▶ THE TASK
Every record below should be repeated exactly, with the pictures left out.

[Landmark coordinate records]
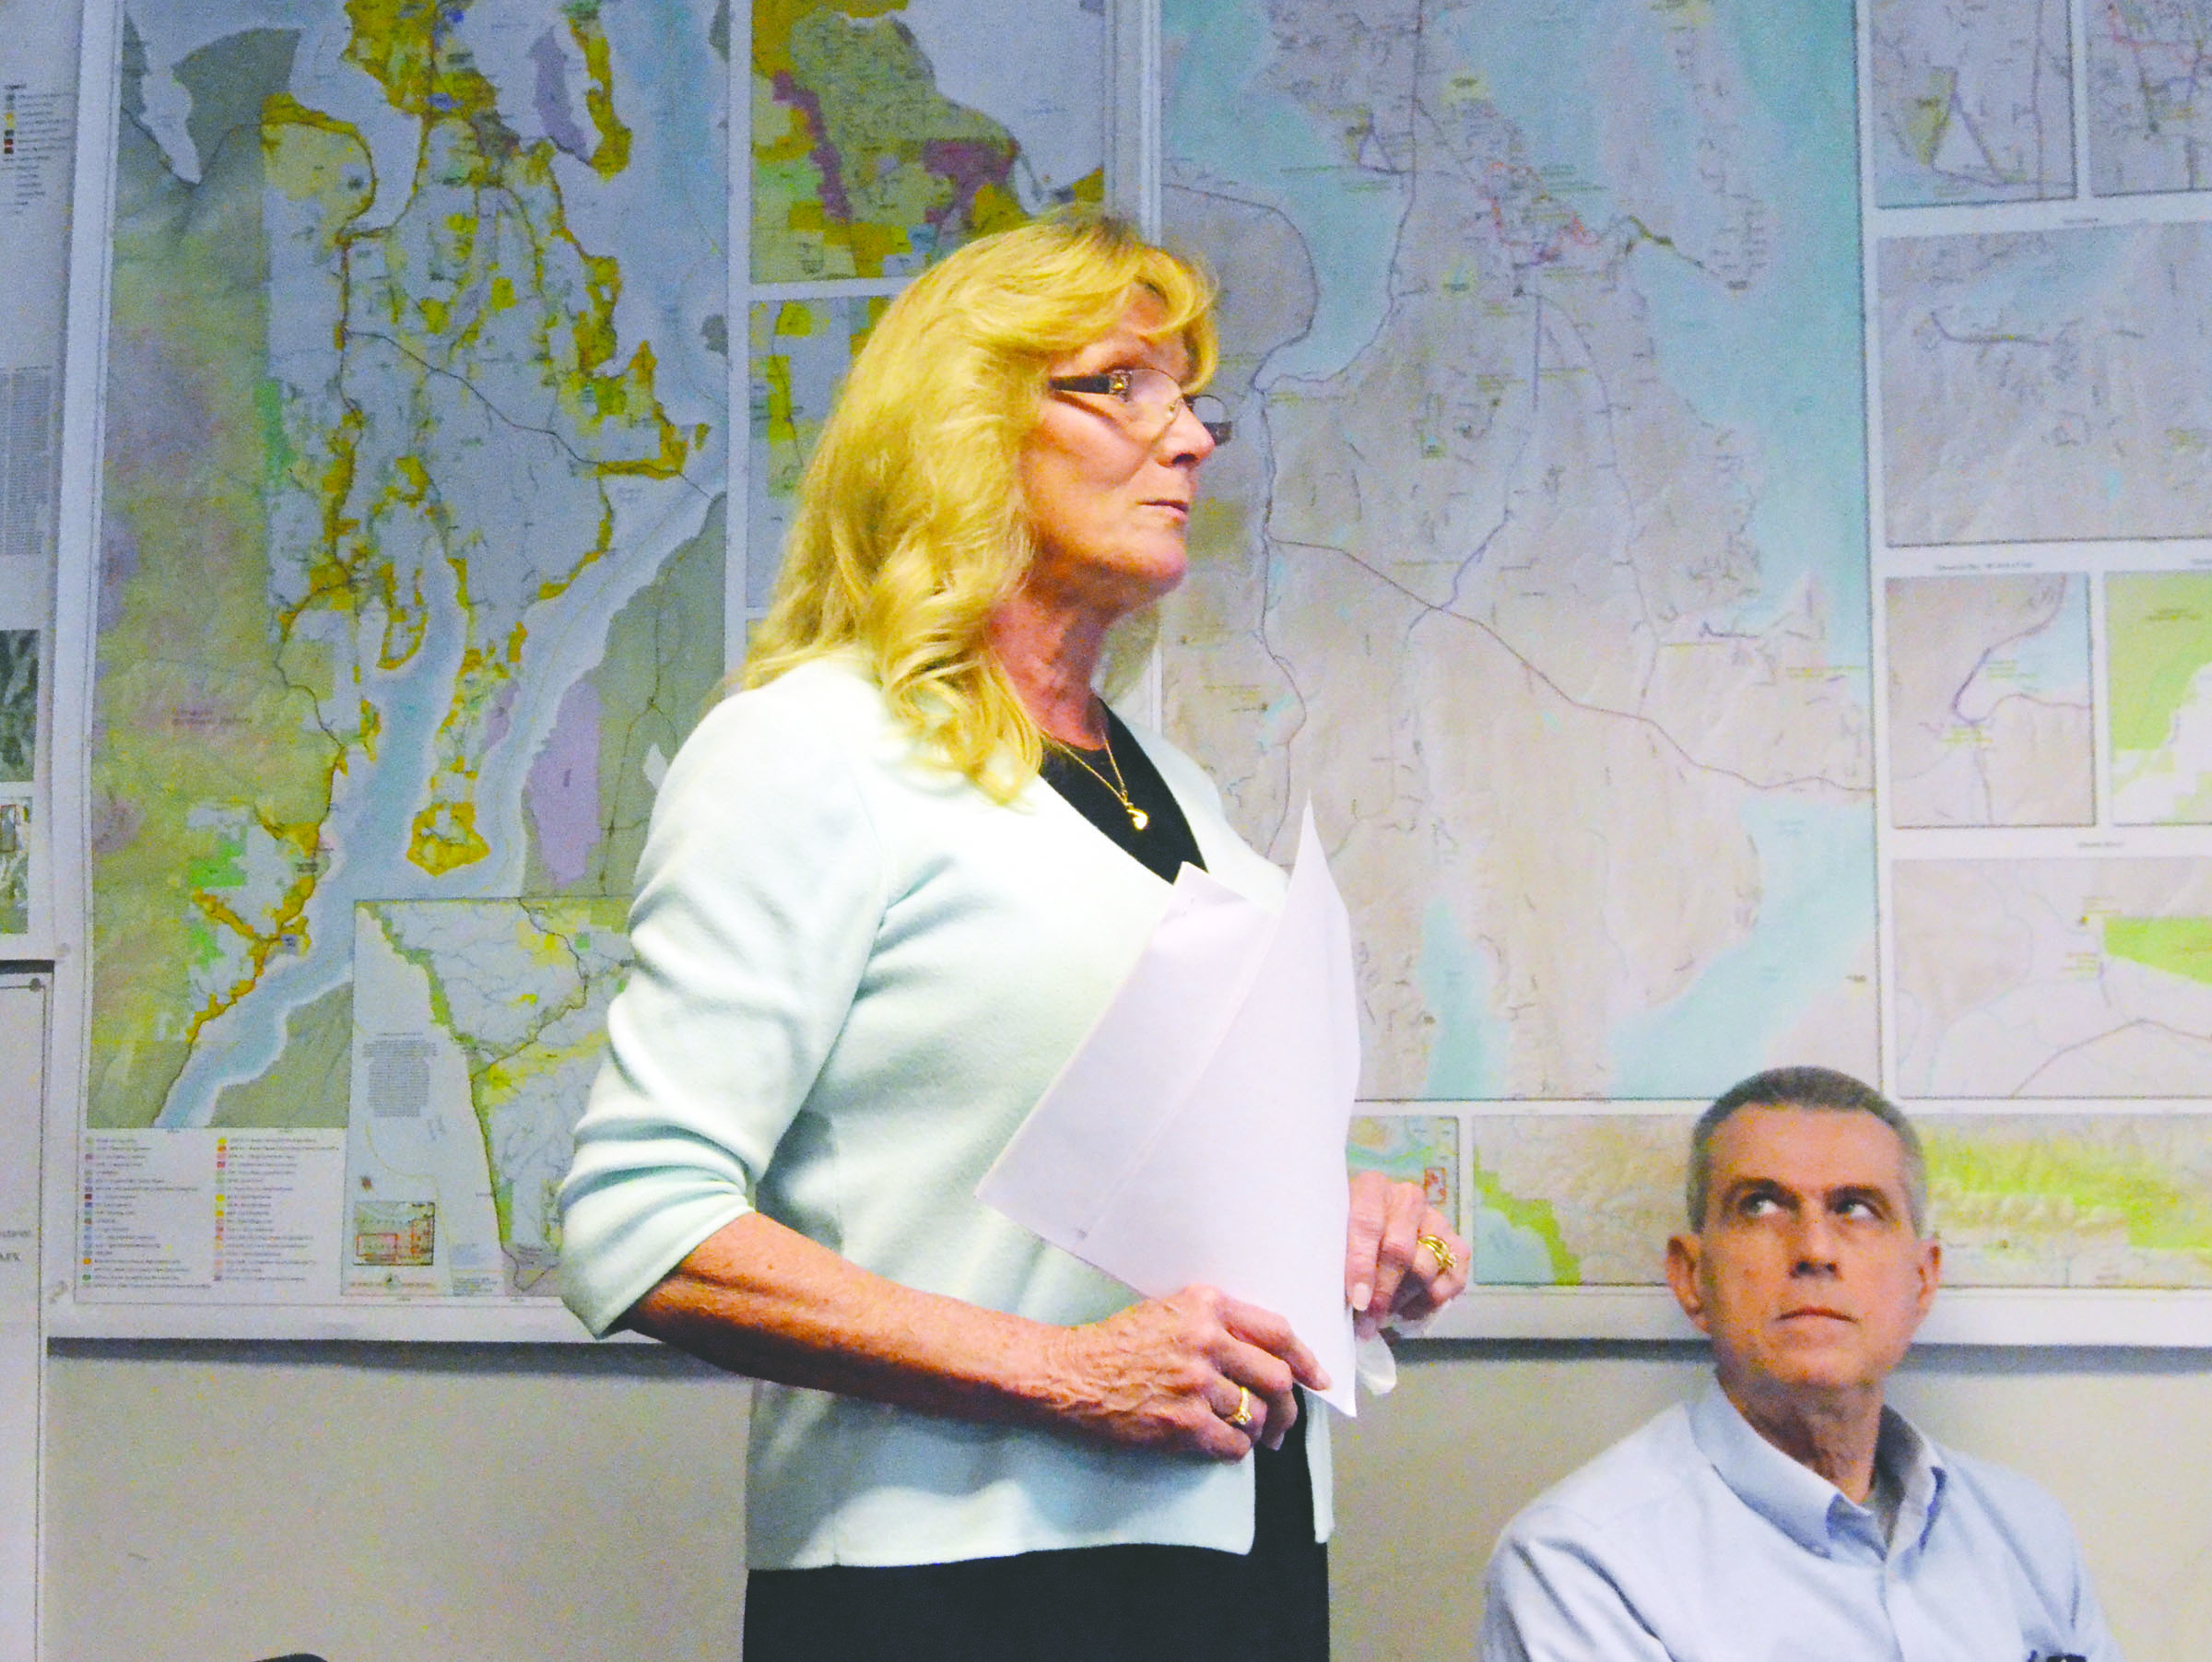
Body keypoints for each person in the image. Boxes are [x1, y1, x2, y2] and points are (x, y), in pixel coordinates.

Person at [558, 211, 1468, 1662]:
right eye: (1121, 385)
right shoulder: (811, 747)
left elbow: (1121, 1171)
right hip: (962, 1584)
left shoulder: (1174, 785)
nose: (1190, 441)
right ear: (963, 426)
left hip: (1242, 1556)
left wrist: (1333, 1216)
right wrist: (1063, 1372)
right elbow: (639, 1222)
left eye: (1192, 397)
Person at [1478, 1066, 2120, 1662]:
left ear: (1922, 1283)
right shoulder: (1583, 1564)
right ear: (1691, 1276)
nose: (1815, 1248)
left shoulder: (2027, 1533)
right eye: (1760, 1205)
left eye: (1857, 1208)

▶ THE COMPLETED TASK
Body keypoints for each person in the image. Boxes are [x1, y1, x2, y2] and points are (x, y), in pixel coordinates.

Person at [558, 211, 1468, 1662]:
right eye: (1121, 385)
right shoulder: (811, 747)
left elbow: (1121, 1171)
right hip: (962, 1584)
left shoulder: (1174, 785)
nose: (1190, 441)
right ear: (963, 426)
left hip: (1242, 1556)
left wrist: (1333, 1216)
right wrist: (1063, 1372)
right elbow: (639, 1222)
left eye: (1192, 397)
Person at [1478, 1066, 2120, 1662]:
left ear: (1922, 1283)
right shoulder: (1583, 1564)
right ear: (1691, 1276)
nose: (1815, 1248)
left shoulder: (2027, 1533)
right eye: (1760, 1205)
left eye: (1857, 1208)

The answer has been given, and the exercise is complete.